Final Report Summary - TERNANOMED (TERPENOYLATION: AN ORIGINAL CONCEPT FOR THE DISCOVERY OF NEW NANOMEDICINES)
- We identified that the chemical linkage of the anticancer drug doxorubicin onto squalene, a natural lipid precursor of the cholesterol’s biosynthesis, led to the formation of squalenoyl doxorubicin nanoassemblies of 130-nm mean diameter, with an original “loop-train” structure. This unique nanomedicine demonstrates: (i) high drug payload, (ii) decreased toxicity of the coupled anticancer compound, (iii) improved therapeutic response, (iv) use of biocompatible transporter material, and (v) ease of preparation, all criteria that are not combined in the currently available nanodrugs. Taken together, these findings demonstrate that the squalenoylated doxorubicin nanoassemblies make tumor cells more sensitive to doxorubicin and reduce the cardiac toxicity (published in Proceedings of the Proceed. Natl. Acad. Sci. USA, 2014).
- We have developped a new strategy which relies on the controlled growth of a hydrophobic polymer from an anticancer drug-bearing macroalkoxyamine initiator , in order to position one chemotherapeutic at the extremity of each polymer chain. Due to the amphiphilic nature of the resulting drug-polymer conjugates, they spontaneously self-assemble in aqueous solution to form stable, narrowly-dispersed nanoparticles, which show significant anticancer activity both in vitro on various cancer cell lines as well as in vivo on human pancreatic tumor-bearing mice (Published in Angewandte Chemie Int. Edition, 2013).
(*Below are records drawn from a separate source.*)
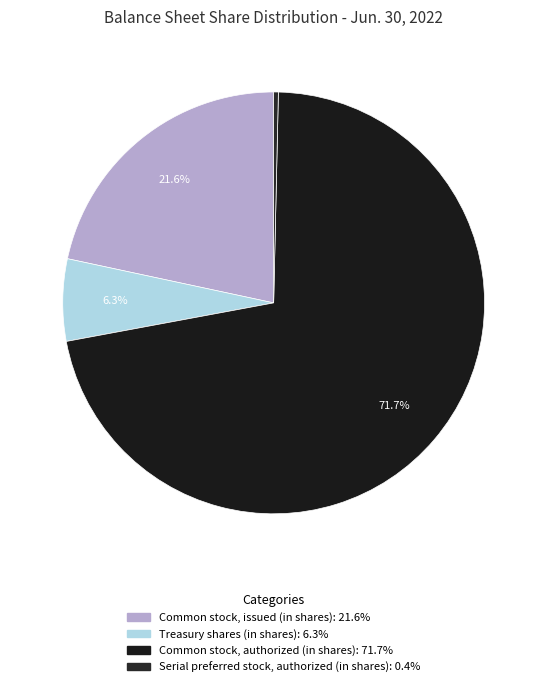

What is the smallest slice in the pie chart?

Serial preferred stock, authorized (in shares)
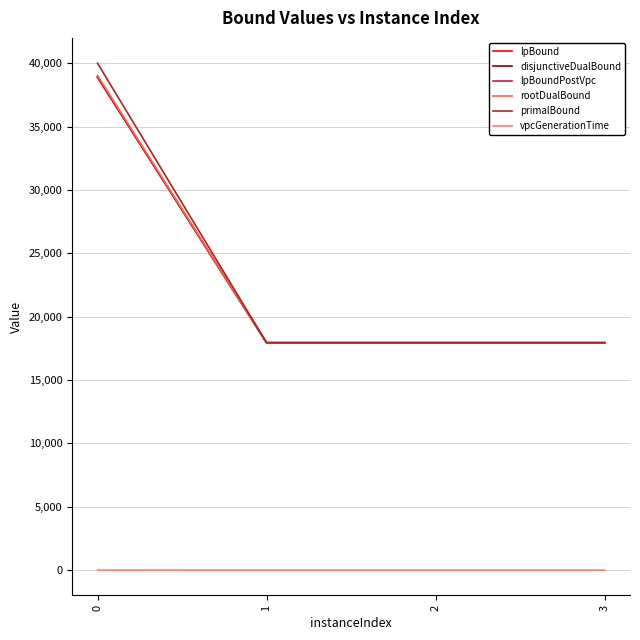

Which series has the largest range (max minus min)?

primalBound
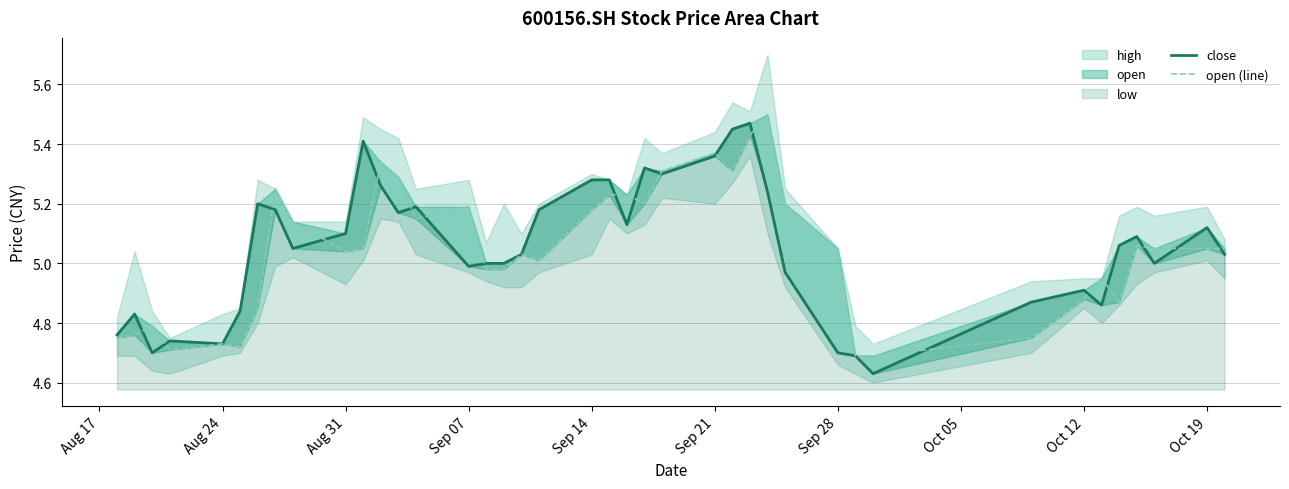

In open (line), how many points are higher than both neighbors (excluding endpoints)?

10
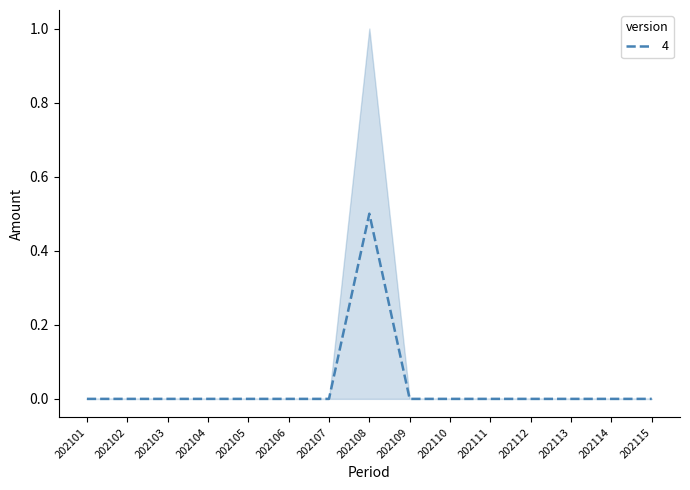

Which category has the lowest value across all series?

202101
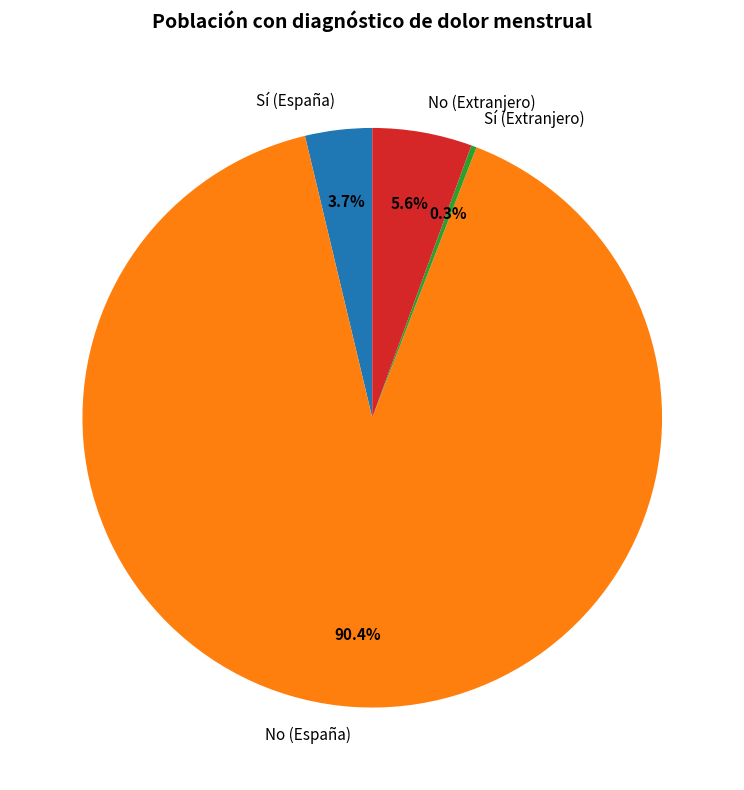

What percentage is NOT represented by Sí (España)?

96.3%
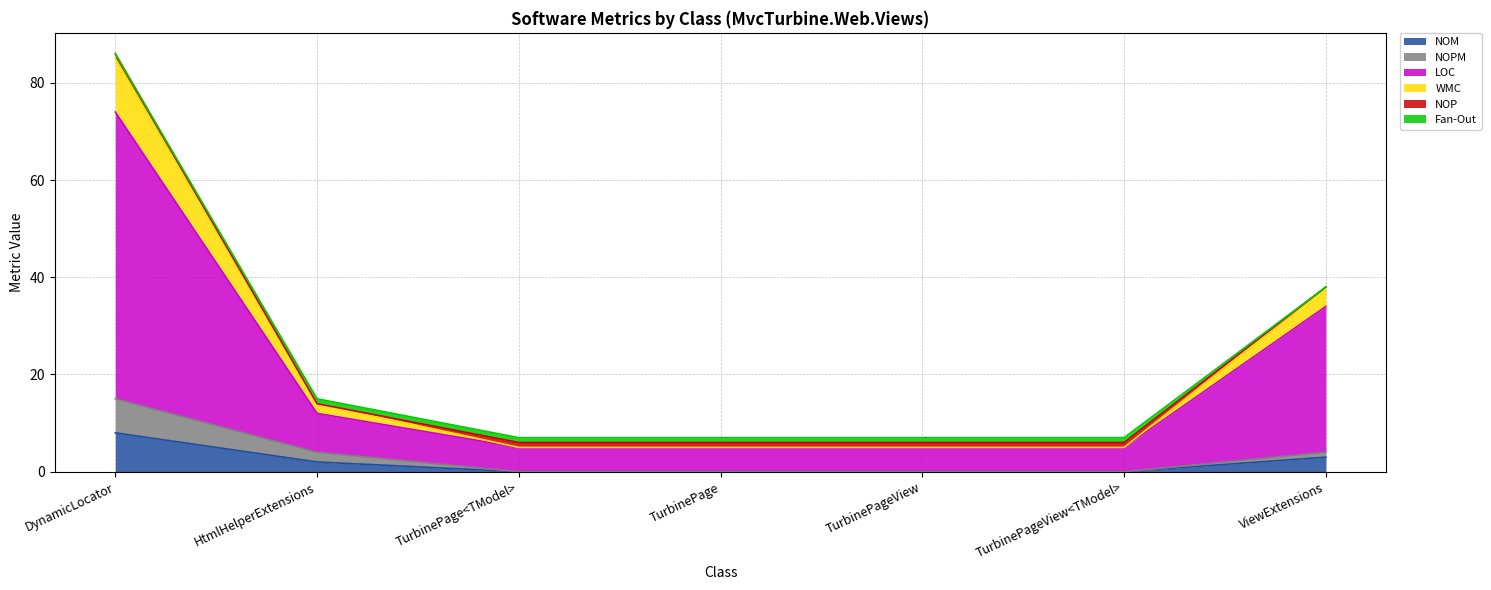

True or false: LOC and NOPM intersect in this chart.

False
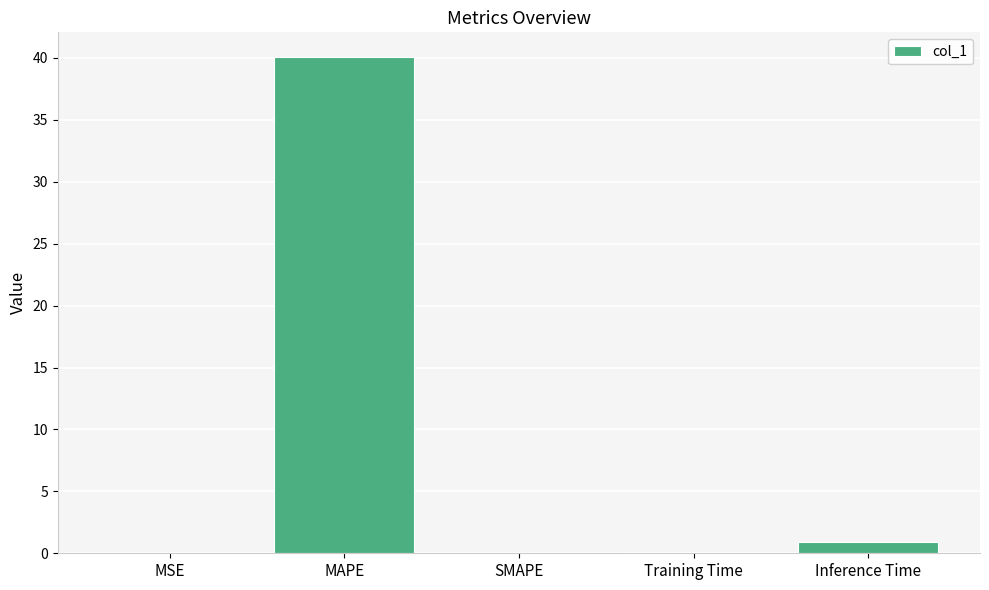

How many distinct data groups are displayed?

1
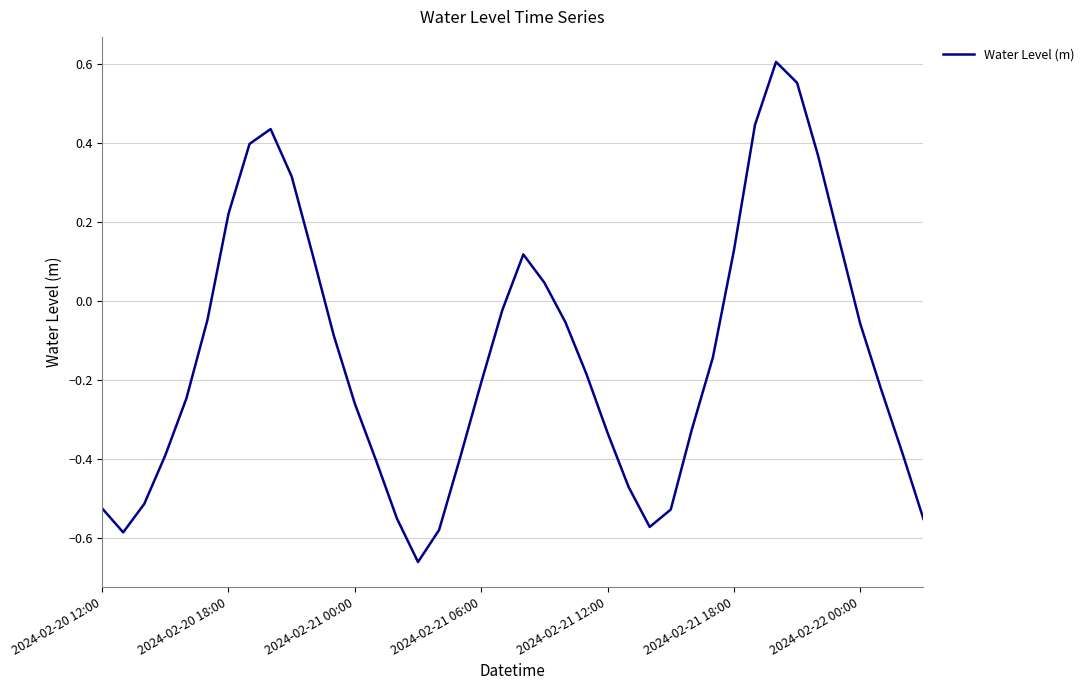

What is the difference between the maximum and minimum values?

1.3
- We have designed multifunctional nanoparticles combining in the same nanodevice either a drug and an imaging compound (ie., « theranostic » approach) or two drugs acting on complementary biological targets (ie., « multidrug » approach) (Published in ACS Nano, 2011 and ACS Nano, 2014).
- We have shown for the first time that the linkage of adenosine to squalene and subsequent construction as nanoassemblies allow the efficient administration of this molecule with significant pharmacological activity in a brain ischaemia and a spinal cord injury models. The demonstrated plasma reservoir effect of these Squalene-adenosine nanoassemblies allowed an improvement of the brain microcirculation, leading to a secondary parenchyma neuroprotection. Although further studies are needed to more precisely describe the exact therapeutic mechanism and to determine how dosage, administration frequency and timing of treatment with Squalene-adenosine nanoassemblies may affect the clinical outcome, this study opens a new exciting perspective for the treatment of severe neurological diseases where tissue ischaemia and/or trauma are involved (Published in Nature Nanotechnology, 2014).